**Task description:**
For each item, write out the text again, substituting "News" for "Blog" and leaving everything else unchanged.

[Text extractions by page]
+ + + +

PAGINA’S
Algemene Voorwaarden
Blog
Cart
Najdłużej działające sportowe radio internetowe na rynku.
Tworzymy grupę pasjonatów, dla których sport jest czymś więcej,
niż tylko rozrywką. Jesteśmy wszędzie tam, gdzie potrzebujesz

+ + + +

**Reply:**
PAGINA’S
Algemene Voorwaarden
News
Cart
Najdłużej działające sportowe radio internetowe na rynku.
Tworzymy grupę pasjonatów, dla których sport jest czymś więcej,
niż tylko rozrywką. Jesteśmy wszędzie tam, gdzie potrzebujesz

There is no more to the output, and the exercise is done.